To Be Great Again, America Needs Immigrants
What makes America great?
The standard answers point to qualities that the United States is said to have in greater abundance than its peers in Europe and Japan. There are the innovations that pour out of Silicon Valley companies and elite universities, the flexibility of a work force relatively unconstrained by union rules, the dynamism of entrepreneurs less hamstrung by an oversize welfare state and of a more mobile population willing to move to where the cutting-edge jobs are mushrooming.
In short, the standard innovation theory of American exceptionalism is all about qualities that make each worker more productive. Today, nearly all the economic discussion about how to make America great again focuses on ways — like cutting red tape and taxes — to revive flagging productivity growth.
Though this discussion remains critically important, it plays down a big shift in the story. The underlying growth potential of any economy is shaped not only by productivity, or output per worker, but also by the number of workers entering the labor force. The growth of the labor force is in turn determined mainly by the number of native-born and immigrant working-age people. Over the last two decades, the United States’ advantage in productivity growth has narrowed sharply, while its population advantages, compared with both Europe and Japan, have essentially held steady.
What makes America great is, therefore, less about productivity than about population, less about Google and Stanford than about babies and immigrants.
The growing importance of the population race will be very hard for any political leader to fully digest. Every nation prefers to think of itself as productive in the sense of hard-working and smart, not just fertile. But population is where the real action is.
Comparing six of the leading developed countries — the United States, Germany, Japan, Canada, Australia and Britain — I found that not only has productivity growth been slowing across the board in recent decades, but also that the gaps in productivity growth among these rich nations are narrowing sharply. For example, in the 1990s and 2000s, productivity was growing much faster in the United States than in Germany or Japan, but that advantage has largely disappeared in this decade.
The reasons for this convergence are complex, possibly having to do with the way production technology now spreads quickly across borders. But this trend spans the developed world, and it basically holds regardless of which two countries you compare, which should raise doubts about how any one country, including the United States, can regain a distinct economic advantage by focusing only on reviving productivity.

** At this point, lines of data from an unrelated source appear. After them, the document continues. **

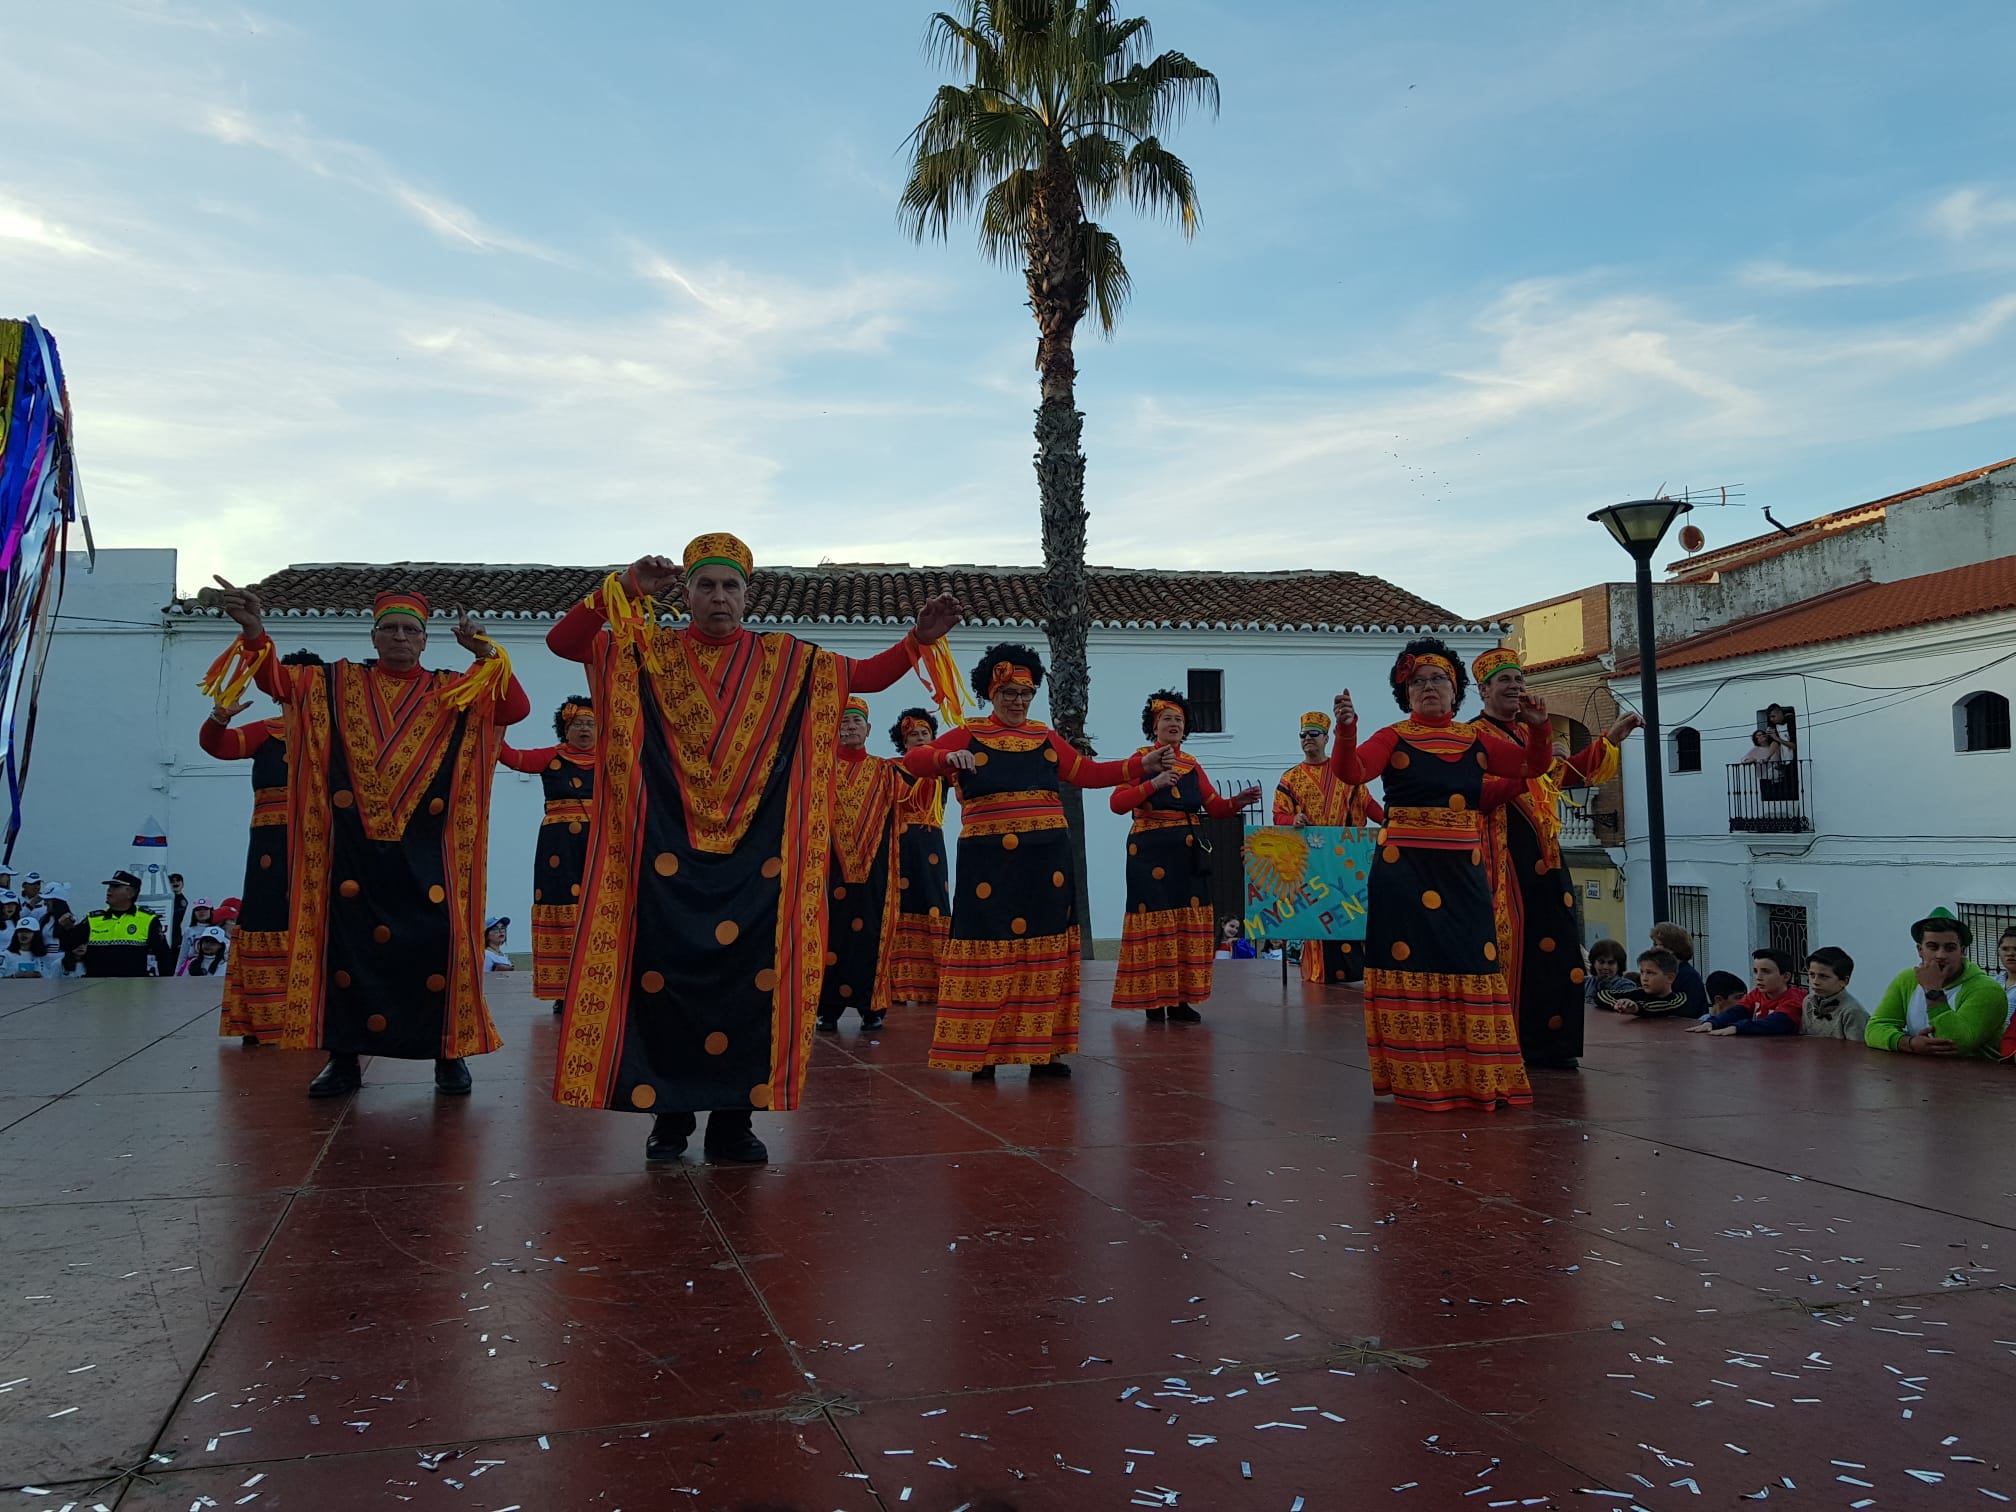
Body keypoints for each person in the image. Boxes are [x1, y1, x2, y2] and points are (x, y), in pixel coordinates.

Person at [546, 535, 962, 1163]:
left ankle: (734, 1124)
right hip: (663, 852)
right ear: (685, 594)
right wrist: (626, 587)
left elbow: (865, 677)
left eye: (731, 586)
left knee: (751, 987)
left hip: (760, 859)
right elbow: (566, 643)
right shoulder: (645, 651)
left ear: (747, 595)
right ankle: (670, 1118)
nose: (719, 597)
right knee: (666, 982)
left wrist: (918, 641)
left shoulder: (789, 660)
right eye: (706, 585)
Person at [212, 577, 530, 1098]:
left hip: (431, 848)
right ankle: (342, 1060)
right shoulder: (335, 682)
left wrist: (488, 653)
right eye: (390, 629)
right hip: (351, 848)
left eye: (410, 630)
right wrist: (253, 630)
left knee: (441, 945)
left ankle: (449, 1054)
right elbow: (277, 683)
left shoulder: (455, 686)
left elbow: (514, 710)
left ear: (425, 640)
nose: (401, 638)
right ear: (374, 637)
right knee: (347, 951)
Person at [903, 642, 1168, 1080]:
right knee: (988, 951)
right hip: (988, 866)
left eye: (1025, 693)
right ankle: (982, 1052)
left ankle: (1044, 1051)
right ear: (991, 693)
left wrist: (1141, 764)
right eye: (1008, 693)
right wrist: (944, 757)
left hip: (1047, 865)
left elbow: (1089, 773)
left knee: (1044, 952)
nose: (1018, 701)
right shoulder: (967, 734)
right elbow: (915, 761)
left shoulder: (1045, 738)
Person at [1329, 637, 1553, 1112]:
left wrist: (1539, 729)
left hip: (1462, 870)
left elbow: (1535, 765)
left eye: (1439, 680)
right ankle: (1420, 1078)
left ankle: (1475, 1077)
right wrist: (1346, 732)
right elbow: (1352, 773)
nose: (1429, 687)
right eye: (1418, 681)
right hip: (1402, 872)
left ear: (1456, 693)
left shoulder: (1476, 741)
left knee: (1472, 959)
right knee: (1409, 964)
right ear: (1406, 694)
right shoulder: (1392, 737)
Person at [1472, 648, 1642, 1070]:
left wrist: (1611, 739)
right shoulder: (1471, 737)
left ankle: (1551, 1043)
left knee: (1558, 948)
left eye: (1519, 680)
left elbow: (1561, 777)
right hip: (1502, 854)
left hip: (1546, 856)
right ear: (1484, 690)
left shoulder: (1533, 733)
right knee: (1510, 944)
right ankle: (1506, 1039)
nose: (1515, 687)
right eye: (1504, 681)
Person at [1109, 689, 1261, 1025]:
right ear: (1154, 725)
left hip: (1187, 851)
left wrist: (1239, 801)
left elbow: (1216, 808)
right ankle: (1153, 1000)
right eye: (1167, 719)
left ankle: (1180, 1000)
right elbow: (1117, 803)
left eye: (1179, 719)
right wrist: (1154, 783)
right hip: (1149, 852)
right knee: (1156, 923)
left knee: (1185, 925)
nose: (1174, 724)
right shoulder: (1140, 760)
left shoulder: (1193, 766)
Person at [202, 650, 324, 1047]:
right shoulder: (265, 731)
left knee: (324, 922)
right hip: (271, 847)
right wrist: (220, 717)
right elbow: (216, 746)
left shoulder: (339, 733)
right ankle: (266, 1018)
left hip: (324, 841)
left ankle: (320, 1017)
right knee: (269, 918)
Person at [817, 696, 914, 1033]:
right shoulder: (821, 769)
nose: (850, 727)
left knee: (873, 932)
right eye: (843, 722)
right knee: (829, 933)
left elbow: (914, 799)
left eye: (856, 722)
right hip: (830, 869)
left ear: (868, 729)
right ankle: (827, 1008)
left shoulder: (886, 769)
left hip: (877, 869)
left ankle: (871, 1007)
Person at [497, 695, 597, 1012]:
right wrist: (489, 722)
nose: (584, 729)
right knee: (561, 908)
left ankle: (600, 987)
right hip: (559, 850)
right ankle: (562, 990)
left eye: (591, 724)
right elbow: (511, 757)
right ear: (564, 728)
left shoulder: (614, 760)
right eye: (578, 723)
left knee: (599, 911)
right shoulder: (550, 758)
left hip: (600, 845)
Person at [1273, 710, 1384, 986]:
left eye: (1313, 734)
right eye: (1303, 735)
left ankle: (1358, 969)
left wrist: (1390, 821)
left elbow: (1366, 803)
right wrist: (1292, 819)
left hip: (1347, 857)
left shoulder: (1345, 771)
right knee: (1317, 914)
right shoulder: (1290, 778)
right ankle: (1321, 970)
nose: (1307, 739)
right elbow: (1278, 815)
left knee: (1351, 909)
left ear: (1325, 738)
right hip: (1312, 860)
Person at [1865, 907, 2007, 1058]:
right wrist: (1909, 1043)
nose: (1940, 955)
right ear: (1920, 950)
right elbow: (1874, 1028)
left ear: (1962, 951)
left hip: (1980, 1077)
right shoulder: (1906, 979)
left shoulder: (1987, 990)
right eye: (1932, 947)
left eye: (1950, 948)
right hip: (1920, 1074)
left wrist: (1934, 991)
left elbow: (1957, 1043)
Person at [888, 707, 952, 1009]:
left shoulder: (944, 771)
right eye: (914, 734)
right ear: (904, 740)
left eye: (925, 734)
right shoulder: (890, 769)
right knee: (899, 903)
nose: (920, 738)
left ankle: (939, 979)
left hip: (930, 844)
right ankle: (897, 984)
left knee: (934, 901)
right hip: (898, 843)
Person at [76, 869, 175, 977]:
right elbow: (69, 942)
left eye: (115, 887)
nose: (109, 890)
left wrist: (165, 985)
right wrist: (65, 926)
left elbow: (163, 955)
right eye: (109, 886)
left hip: (133, 988)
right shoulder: (93, 918)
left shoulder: (147, 919)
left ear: (130, 893)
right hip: (97, 988)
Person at [1689, 949, 1805, 1035]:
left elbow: (1774, 1024)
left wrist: (1737, 1028)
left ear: (1786, 977)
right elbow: (1737, 1012)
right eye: (1755, 971)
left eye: (1766, 972)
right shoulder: (1756, 994)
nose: (1758, 977)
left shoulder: (1794, 1000)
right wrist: (1712, 1023)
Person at [1596, 948, 1703, 1018]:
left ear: (1670, 978)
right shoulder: (1637, 993)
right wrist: (1617, 1004)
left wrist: (1636, 1008)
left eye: (1650, 973)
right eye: (1642, 972)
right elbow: (1601, 994)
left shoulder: (1680, 999)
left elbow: (1661, 1007)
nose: (1644, 978)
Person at [1799, 946, 1869, 1041]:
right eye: (1812, 975)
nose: (1815, 981)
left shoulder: (1853, 1012)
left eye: (1823, 976)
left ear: (1844, 981)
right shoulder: (1808, 1002)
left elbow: (1857, 1051)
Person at [1583, 938, 1632, 1007]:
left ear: (1619, 965)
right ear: (1593, 962)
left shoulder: (1626, 986)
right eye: (1601, 962)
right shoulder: (1584, 983)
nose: (1605, 967)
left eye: (1611, 963)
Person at [167, 872, 189, 955]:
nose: (175, 883)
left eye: (178, 880)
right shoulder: (167, 899)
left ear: (182, 884)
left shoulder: (182, 901)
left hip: (174, 934)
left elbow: (175, 918)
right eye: (172, 881)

Which brings us back to babies and immigrants. Like productivity, population growth has been slowing worldwide in recent decades, the big difference being that the gaps among the rich nations are increasingly significant. In the 1960s the United States population growth rate averaged 1.2 percent, or 50 percent higher than Europe’s and about the same as Japan’s. By the late 1960s, population growth peaked worldwide because of the spread of birth control and other cultural shifts, but it has slowed much more gradually in the United States than in its rivals.